◆ **Work order**
Give the entries below again exactly. Their pictures are not needed.

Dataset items
Content starts

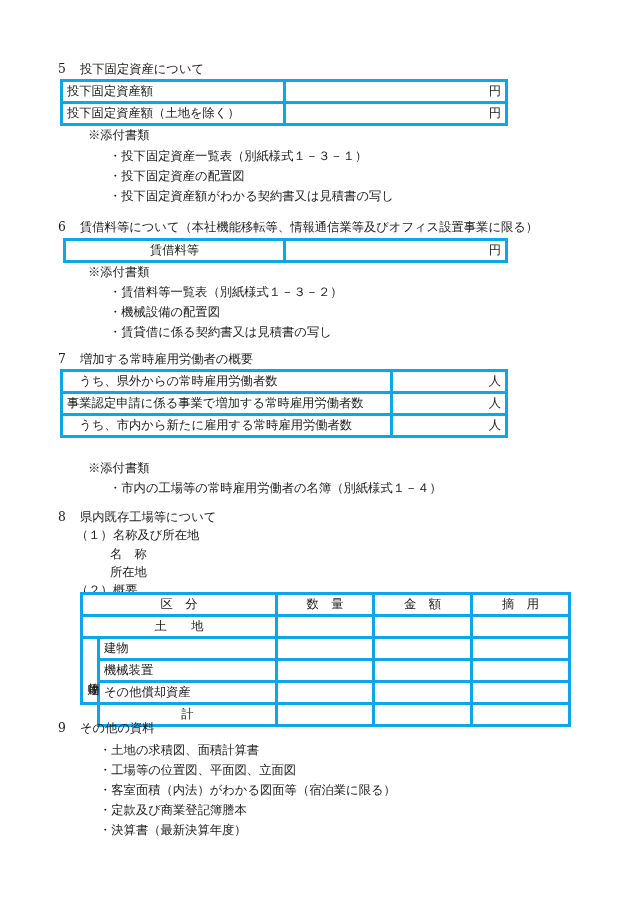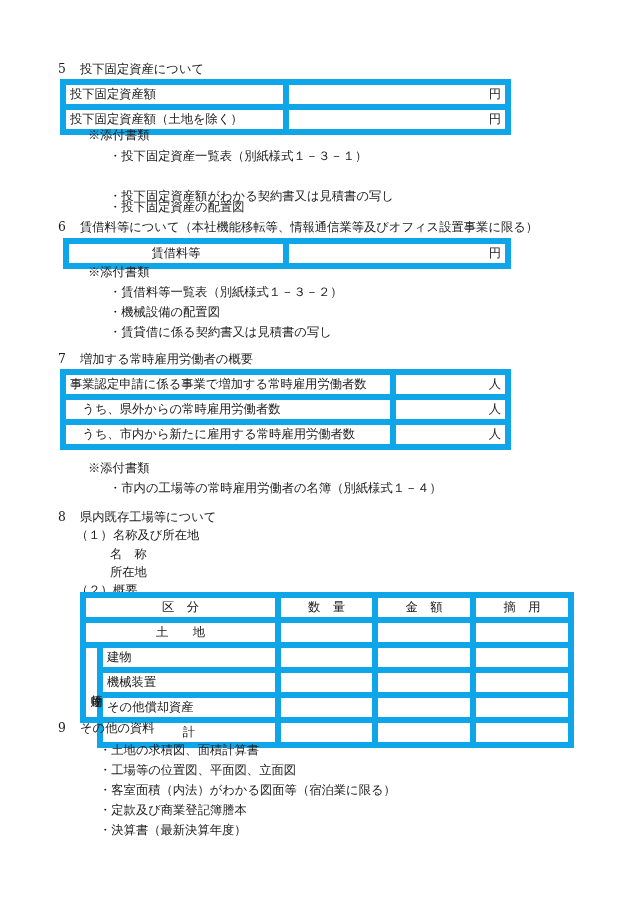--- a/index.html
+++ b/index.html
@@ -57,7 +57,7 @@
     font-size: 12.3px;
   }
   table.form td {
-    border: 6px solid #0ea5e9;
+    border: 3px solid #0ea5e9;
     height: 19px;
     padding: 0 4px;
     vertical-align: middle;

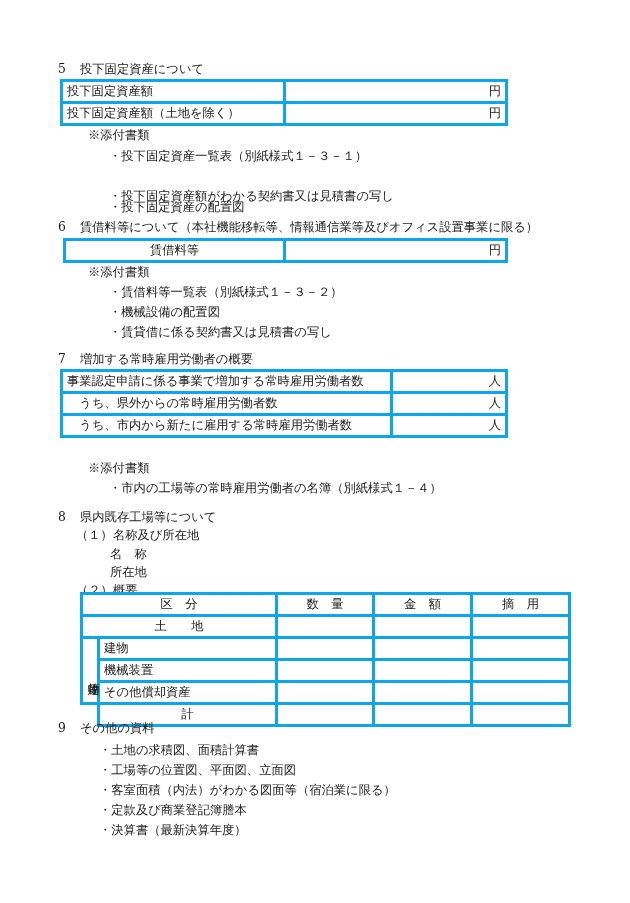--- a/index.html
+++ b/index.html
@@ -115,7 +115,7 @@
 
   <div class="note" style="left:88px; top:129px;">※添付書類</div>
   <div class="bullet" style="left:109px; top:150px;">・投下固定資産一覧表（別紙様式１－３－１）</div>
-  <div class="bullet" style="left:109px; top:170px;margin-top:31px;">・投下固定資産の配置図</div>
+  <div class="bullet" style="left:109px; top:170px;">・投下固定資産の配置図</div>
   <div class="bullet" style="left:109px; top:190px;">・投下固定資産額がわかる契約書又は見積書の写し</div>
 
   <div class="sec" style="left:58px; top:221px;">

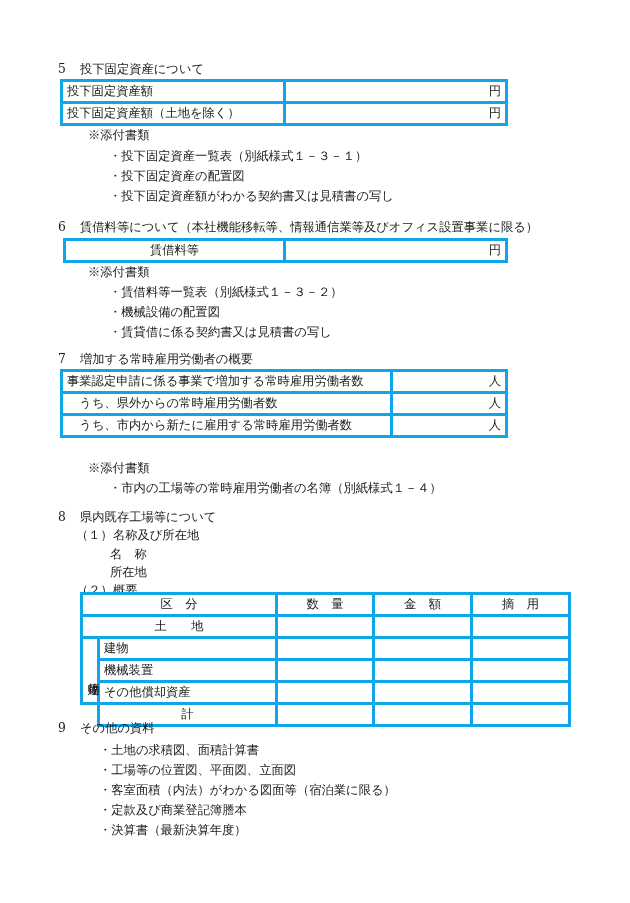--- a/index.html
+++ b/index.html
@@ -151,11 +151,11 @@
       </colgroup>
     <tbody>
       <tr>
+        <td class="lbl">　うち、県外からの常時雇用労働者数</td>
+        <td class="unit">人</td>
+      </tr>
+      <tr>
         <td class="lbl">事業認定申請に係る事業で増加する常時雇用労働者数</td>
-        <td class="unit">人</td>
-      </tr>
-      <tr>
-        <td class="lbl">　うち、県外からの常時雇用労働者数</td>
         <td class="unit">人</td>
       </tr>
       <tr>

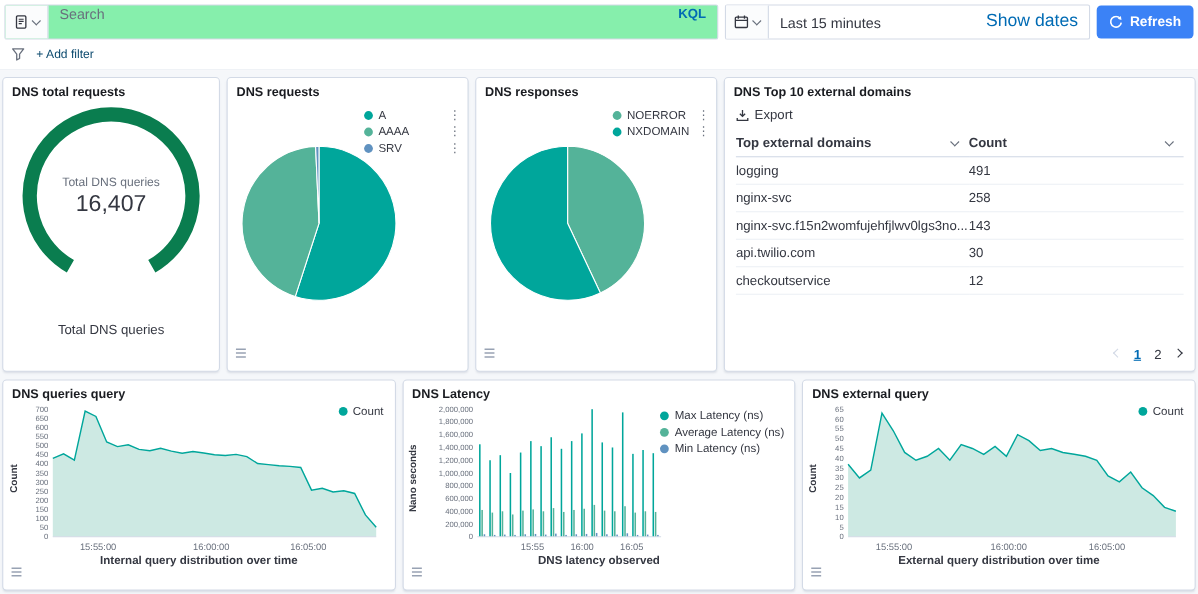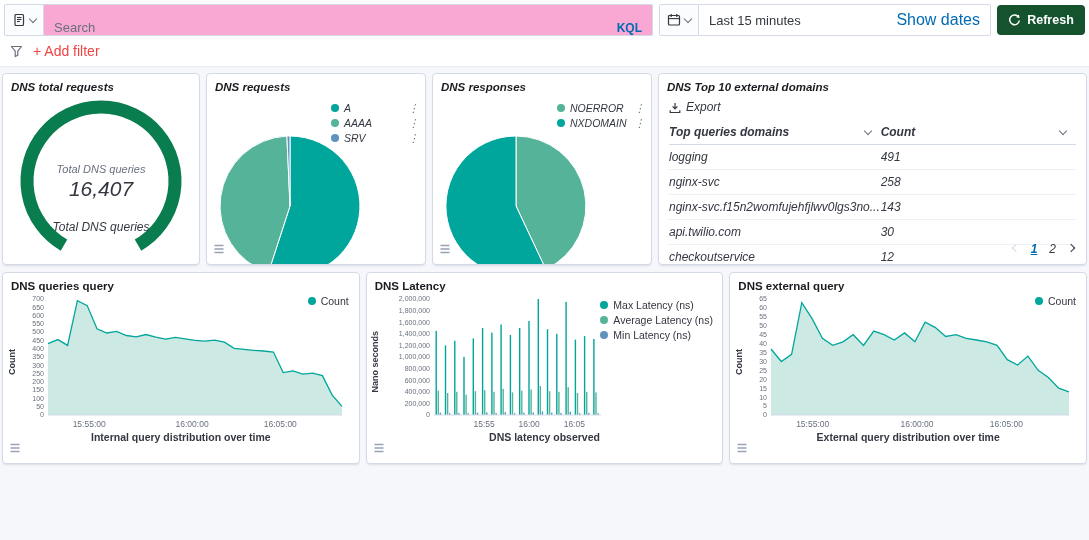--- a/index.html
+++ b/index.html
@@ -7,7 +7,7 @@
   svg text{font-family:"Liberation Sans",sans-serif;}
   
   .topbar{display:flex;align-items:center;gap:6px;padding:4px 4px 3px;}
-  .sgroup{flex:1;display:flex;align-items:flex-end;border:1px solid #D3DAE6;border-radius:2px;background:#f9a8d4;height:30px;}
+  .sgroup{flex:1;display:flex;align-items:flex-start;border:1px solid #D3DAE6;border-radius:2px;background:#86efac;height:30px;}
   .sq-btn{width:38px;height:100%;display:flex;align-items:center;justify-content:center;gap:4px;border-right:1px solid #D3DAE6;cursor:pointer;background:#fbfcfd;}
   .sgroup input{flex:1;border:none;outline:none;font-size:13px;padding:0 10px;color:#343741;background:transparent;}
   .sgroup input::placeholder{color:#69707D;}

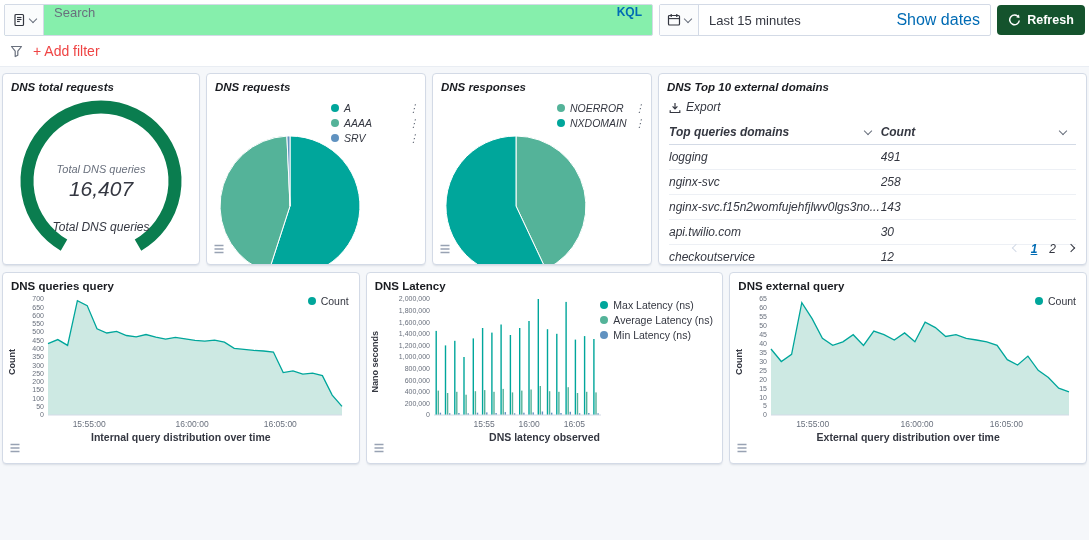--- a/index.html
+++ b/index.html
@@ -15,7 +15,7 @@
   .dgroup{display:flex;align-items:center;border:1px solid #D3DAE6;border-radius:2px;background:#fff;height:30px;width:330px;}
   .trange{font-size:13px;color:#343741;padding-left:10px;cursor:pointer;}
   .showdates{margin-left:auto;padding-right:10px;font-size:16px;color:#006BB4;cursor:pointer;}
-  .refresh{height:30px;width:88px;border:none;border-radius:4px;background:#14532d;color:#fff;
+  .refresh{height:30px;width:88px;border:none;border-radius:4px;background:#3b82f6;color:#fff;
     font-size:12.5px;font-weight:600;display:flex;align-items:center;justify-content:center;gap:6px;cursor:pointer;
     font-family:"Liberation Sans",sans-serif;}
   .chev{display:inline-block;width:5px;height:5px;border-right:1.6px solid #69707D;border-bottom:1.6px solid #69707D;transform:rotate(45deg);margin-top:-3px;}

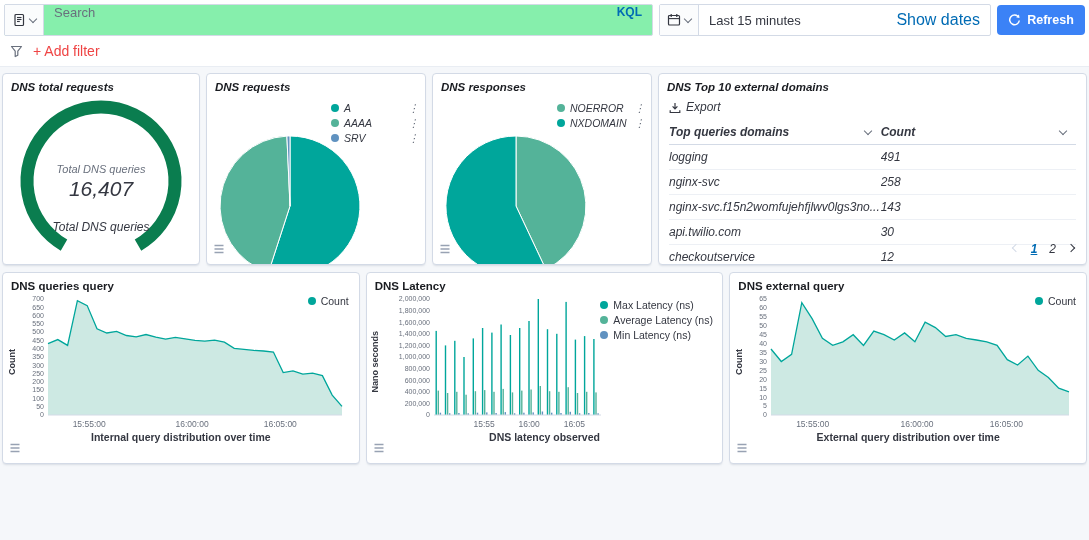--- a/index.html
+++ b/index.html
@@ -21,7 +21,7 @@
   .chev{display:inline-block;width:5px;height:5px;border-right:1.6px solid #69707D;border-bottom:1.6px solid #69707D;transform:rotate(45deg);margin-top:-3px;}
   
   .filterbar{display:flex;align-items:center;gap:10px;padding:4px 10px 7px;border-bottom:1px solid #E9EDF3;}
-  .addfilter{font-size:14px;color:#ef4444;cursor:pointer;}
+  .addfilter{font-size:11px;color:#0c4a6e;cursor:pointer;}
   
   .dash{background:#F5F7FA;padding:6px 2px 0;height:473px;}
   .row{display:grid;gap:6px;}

Content ends

◆ **Solution**
--- a/index.html
+++ b/index.html
@@ -57,7 +57,7 @@
     font-size: 12.3px;
   }
   table.form td {
-    border: 6px solid #0ea5e9;
+    border: 3px solid #0ea5e9;
     height: 19px;
     padding: 0 4px;
     vertical-align: middle;

--- a/index.html
+++ b/index.html
@@ -115,7 +115,7 @@
 
   <div class="note" style="left:88px; top:129px;">※添付書類</div>
   <div class="bullet" style="left:109px; top:150px;">・投下固定資産一覧表（別紙様式１－３－１）</div>
-  <div class="bullet" style="left:109px; top:170px;margin-top:31px;">・投下固定資産の配置図</div>
+  <div class="bullet" style="left:109px; top:170px;">・投下固定資産の配置図</div>
   <div class="bullet" style="left:109px; top:190px;">・投下固定資産額がわかる契約書又は見積書の写し</div>
 
   <div class="sec" style="left:58px; top:221px;">

--- a/index.html
+++ b/index.html
@@ -151,11 +151,11 @@
       </colgroup>
     <tbody>
       <tr>
+        <td class="lbl">　うち、県外からの常時雇用労働者数</td>
+        <td class="unit">人</td>
+      </tr>
+      <tr>
         <td class="lbl">事業認定申請に係る事業で増加する常時雇用労働者数</td>
-        <td class="unit">人</td>
-      </tr>
-      <tr>
-        <td class="lbl">　うち、県外からの常時雇用労働者数</td>
         <td class="unit">人</td>
       </tr>
       <tr>

--- a/index.html
+++ b/index.html
@@ -7,7 +7,7 @@
   svg text{font-family:"Liberation Sans",sans-serif;}
   
   .topbar{display:flex;align-items:center;gap:6px;padding:4px 4px 3px;}
-  .sgroup{flex:1;display:flex;align-items:flex-end;border:1px solid #D3DAE6;border-radius:2px;background:#f9a8d4;height:30px;}
+  .sgroup{flex:1;display:flex;align-items:flex-start;border:1px solid #D3DAE6;border-radius:2px;background:#86efac;height:30px;}
   .sq-btn{width:38px;height:100%;display:flex;align-items:center;justify-content:center;gap:4px;border-right:1px solid #D3DAE6;cursor:pointer;background:#fbfcfd;}
   .sgroup input{flex:1;border:none;outline:none;font-size:13px;padding:0 10px;color:#343741;background:transparent;}
   .sgroup input::placeholder{color:#69707D;}

--- a/index.html
+++ b/index.html
@@ -15,7 +15,7 @@
   .dgroup{display:flex;align-items:center;border:1px solid #D3DAE6;border-radius:2px;background:#fff;height:30px;width:330px;}
   .trange{font-size:13px;color:#343741;padding-left:10px;cursor:pointer;}
   .showdates{margin-left:auto;padding-right:10px;font-size:16px;color:#006BB4;cursor:pointer;}
-  .refresh{height:30px;width:88px;border:none;border-radius:4px;background:#14532d;color:#fff;
+  .refresh{height:30px;width:88px;border:none;border-radius:4px;background:#3b82f6;color:#fff;
     font-size:12.5px;font-weight:600;display:flex;align-items:center;justify-content:center;gap:6px;cursor:pointer;
     font-family:"Liberation Sans",sans-serif;}
   .chev{display:inline-block;width:5px;height:5px;border-right:1.6px solid #69707D;border-bottom:1.6px solid #69707D;transform:rotate(45deg);margin-top:-3px;}

--- a/index.html
+++ b/index.html
@@ -21,7 +21,7 @@
   .chev{display:inline-block;width:5px;height:5px;border-right:1.6px solid #69707D;border-bottom:1.6px solid #69707D;transform:rotate(45deg);margin-top:-3px;}
   
   .filterbar{display:flex;align-items:center;gap:10px;padding:4px 10px 7px;border-bottom:1px solid #E9EDF3;}
-  .addfilter{font-size:14px;color:#ef4444;cursor:pointer;}
+  .addfilter{font-size:11px;color:#0c4a6e;cursor:pointer;}
   
   .dash{background:#F5F7FA;padding:6px 2px 0;height:473px;}
   .row{display:grid;gap:6px;}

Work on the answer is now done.